While Mocarski notes that the homebuilders got what they wanted for the next three years, he believes sprinkler proponents can use that time to strengthen their case in terms of such questions as the plumbing industry's readiness to deal with a new mandate. One of the major unresolved questions during the legislative debate was the potential impact on homeowner insurance rates if the state fails to enforce the new national code standard after its 2011 effective date. The next few years may provide more clarity on that issue.

There is no question, however, that sprinklers have a far greater life-saving capacity than smoke alarms. Bruce Arnel, fire marshal for the city of Myrtle Beach, gives this favorite analogy: "One tells you that your shirttail is on fire while the other puts it out."

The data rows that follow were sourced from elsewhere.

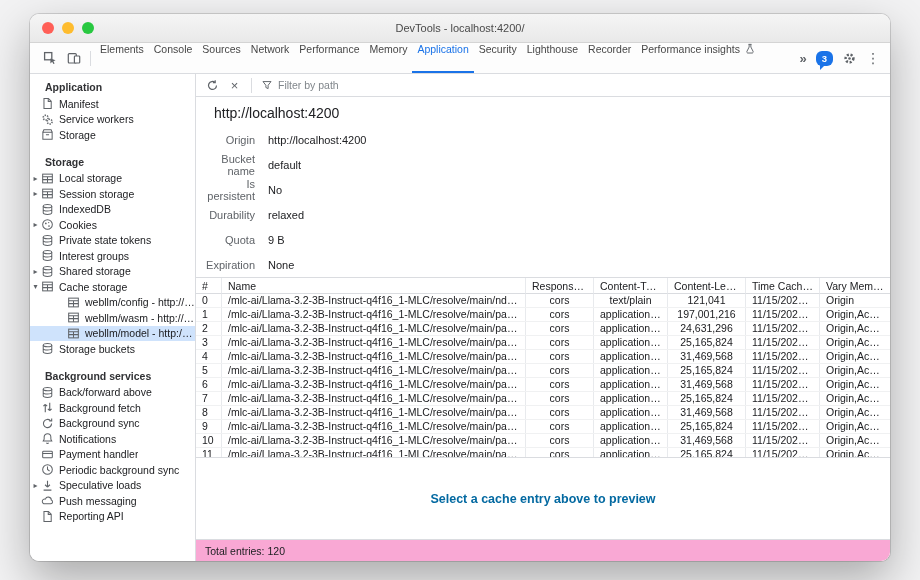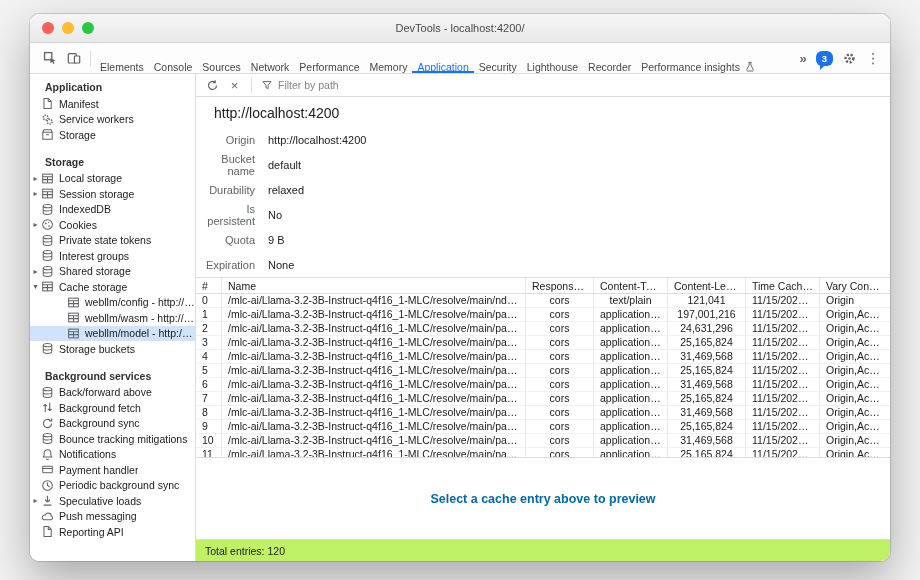--- a/index.html
+++ b/index.html
@@ -17,21 +17,21 @@
   .traffic { position:absolute; left:12px; top:50%; transform:translateY(-50%); display:flex; gap:8px; }
   .light { width:12px; height:12px; border-radius:50%; display:inline-block; }
   .light.red{background:#ff5f57;} .light.yellow{background:#febc2e;} .light.green{background:#28c840;}
   .win-title { text-align:center; font-size:11px; font-weight:500; color:#4a4a4a; line-height:28px; }
   
   .tabbar { flex:none; height:31px; display:flex; align-items:stretch; border-bottom:1px solid #dadce0; background:#fdfdfd; padding:0 4px 0 8px; overflow:hidden; }
   .tb-iconbtn { width:24px; display:flex; align-items:center; justify-content:center; background:none; border:none; cursor:pointer; }
   .tb-iconbtn svg { width:14px; height:14px; }
   .vsep { width:1px; height:15px; background:#dadce0; align-self:center; margin:0 4px; }
   .tabs { display:flex; align-items:stretch; flex:none; }
-  .tab { display:flex; align-items:flex-end; gap:4px; padding:0 5px; font-size:10.5px; color:#474747; cursor:pointer; white-space:nowrap; }
+  .tab { display:flex; align-items:flex-start; gap:4px; padding:0 5px; font-size:10.5px; color:#474747; cursor:pointer; white-space:nowrap; }
   .tab.active { color:#1a73e8; box-shadow:inset 0 -2px 0 #1a73e8; }
   .tab .icon svg { width:12px; height:12px; display:block; }
   .tab-right { margin-left:auto; display:flex; align-items:center; gap:9px; padding:0 6px; color:#5f6368; }
   .more-tabs { font-size:13px; font-weight:bold; color:#5f6368; background:none; border:none; cursor:pointer; }
   .msg-badge { position:relative; background:#1a73e8; color:#fff; font-size:9.5px; font-weight:bold; border-radius:6px; padding:2px 6px; border:none; cursor:pointer; }
   .msg-badge::after { content:''; position:absolute; left:4px; bottom:-4px; border:3px solid transparent; border-top-color:#1a73e8; border-left-color:#1a73e8; }
   .plain-btn { background:none; border:none; cursor:pointer; color:#5f6368; display:flex; align-items:center; }
   .plain-btn svg { width:15px; height:15px; }
   .kebab { font-size:14px; color:#5f6368; }
   
@@ -65,21 +65,21 @@
   
   .datagrid { flex:none; border-top:1px solid #dadce0; font-size:10.5px; }
   .dg-row { display:grid; grid-template-columns:26px minmax(0,1fr) 68px 74px 78px 74px 70px; }
   .dg-cell { padding:0 6px; height:13px; line-height:13px; overflow:hidden; white-space:nowrap; text-overflow:ellipsis; border-right:1px solid #e8eaed; }
   .dg-cell:last-child { border-right:none; }
   .dg-header .dg-cell { height:16px; line-height:16px; color:#202124; border-bottom:1px solid #dadce0; background:#fff; }
   .dg-body { height:163px; overflow:hidden; }
   .dg-body .dg-row { border-bottom:1px solid #f0f1f2; cursor:pointer; }
   .dg-body .c2, .dg-body .c3, .dg-body .c4 { text-align:center; }
   .preview { flex:1; border-top:1px solid #dadce0; display:flex; align-items:center; justify-content:center; color:#0369a1; font-weight:bold; font-size:12.5px; }
-  .footerbar { flex:none; height:22px; border-top:1px solid #dadce0; display:flex; align-items:center; padding:0 9px; font-size:10.5px; color:#202124; background:#bef264; }
+  .footerbar { flex:none; height:22px; border-top:1px solid #dadce0; display:flex; align-items:center; padding:0 9px; font-size:10.5px; color:#202124; background:#f9a8d4; }
 </style>
 </head>
 <body>
 
 <div class="desktop">
   <div class="window">
 
     <div class="titlebar">
       <div class="traffic">
         <span class="light red"></span>
@@ -339,30 +339,20 @@
             </div>
             <div class="sb-item">
               <span class="chev"></span>
               <span class="icon">
                 <svg viewBox="0 0 14 14">
                   <path d="M11.4 7a4.4 4.4 0 1 1-1.3-3.1" fill="none" stroke="#5f6368" stroke-width="1.2"></path>
                   <path d="M11.5 1.6v2.6H8.9" fill="none" stroke="#5f6368" stroke-width="1.2"></path>
                 </svg>
               </span>
               <span class="sb-label">Background sync</span>
-            </div>
-            <div class="sb-item">
-              <span class="chev"></span>
-              <span class="icon">
-                <svg viewBox="0 0 14 14">
-                  <ellipse cx="7" cy="3.4" rx="4.6" ry="1.7" fill="none" stroke="#5f6368" stroke-width="1.1"></ellipse>
-                  <path d="M2.4 3.4v7.2c0 .95 2.06 1.7 4.6 1.7s4.6-.75 4.6-1.7V3.4M2.4 7c0 .95 2.06 1.7 4.6 1.7S11.6 7.95 11.6 7" fill="none" stroke="#5f6368" stroke-width="1.1"></path>
-                </svg>
-              </span>
-              <span class="sb-label">Bounce tracking mitigations</span>
             </div>
             <div class="sb-item">
               <span class="chev"></span>
               <span class="icon">
                 <svg viewBox="0 0 14 14">
                   <path d="M7 1.8a3.6 3.6 0 0 1 3.6 3.6v2.4l1 2H2.4l1-2V5.4A3.6 3.6 0 0 1 7 1.8z" fill="none" stroke="#5f6368" stroke-width="1.1"></path>
                   <path d="M5.9 11.6a1.15 1.15 0 0 0 2.2 0" fill="none" stroke="#5f6368" stroke-width="1.1"></path>
                 </svg>
               </span>
               <span class="sb-label">Notifications</span>
@@ -441,46 +431,46 @@
           <div class="meta" id="metadata">
               <div class="meta-row">
                 <span class="meta-label">Origin</span>
                 <span class="meta-value">http://localhost:4200</span>
               </div>
               <div class="meta-row">
                 <span class="meta-label">Bucket name</span>
                 <span class="meta-value">default</span>
               </div>
               <div class="meta-row">
+                <span class="meta-label">Is persistent</span>
+                <span class="meta-value">No</span>
+              </div>
+              <div class="meta-row">
                 <span class="meta-label">Durability</span>
                 <span class="meta-value">relaxed</span>
-              </div>
-              <div class="meta-row">
-                <span class="meta-label">Is persistent</span>
-                <span class="meta-value">No</span>
               </div>
               <div class="meta-row">
                 <span class="meta-label">Quota</span>
                 <span class="meta-value">9 B</span>
               </div>
               <div class="meta-row">
                 <span class="meta-label">Expiration</span>
                 <span class="meta-value">None</span>
               </div>
             </div>
 
           <div class="datagrid">
             <div class="dg-row dg-header" id="dg-header">
                 <div class="dg-cell c0">#</div>
                 <div class="dg-cell c1">Name</div>
                 <div class="dg-cell c2">Response-Type</div>
                 <div class="dg-cell c3">Content-Type</div>
                 <div class="dg-cell c4">Content-Length</div>
                 <div class="dg-cell c5">Time Cached</div>
-                <div class="dg-cell c6">Vary Console</div>
+                <div class="dg-cell c6">Vary Memory</div>
               </div>
             <div class="dg-body" id="dg-body">
                 <div class="dg-row">
                   <div class="dg-cell c0">0</div>
                   <div class="dg-cell c1">/mlc-ai/Llama-3.2-3B-Instruct-q4f16_1-MLC/resolve/main/ndarray-c...</div>
                   <div class="dg-cell c2">cors</div>
                   <div class="dg-cell c3">text/plain</div>
                   <div class="dg-cell c4">121,041</div>
                   <div class="dg-cell c5">11/15/2024, 10...</div>
                   <div class="dg-cell c6">Origin</div>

Arnel is proud of the fact that discussions involving his city's fire officials and a developer have resulted in the first, all-sprinkled new subdivision in the state. The Sweetgrass subdivision in the Market Common District will have around 100 homes which Arnel said will be sprinkled at about $2 per square foot. According to Arnel, the developer wanted some setback adjustments which were approved because of the gains "in life safety" provided by the sprinkler agreement.

Mocarski says there's no question a more aggressive educational campaign on sprinklers is needed. For example, they have an extraordinary record of saving lives, and they don't result in the kind of flooding depicted in old Hollywood movies. Only one, not all, sprinklers goes off and that's the one in the immediate vicinity of the fire.

There is one way to lessen the number of new homes built without sprinklers in this state in the next three years. New home buyers could, and should, start demanding that developers provide this proven cure for fire fatalities.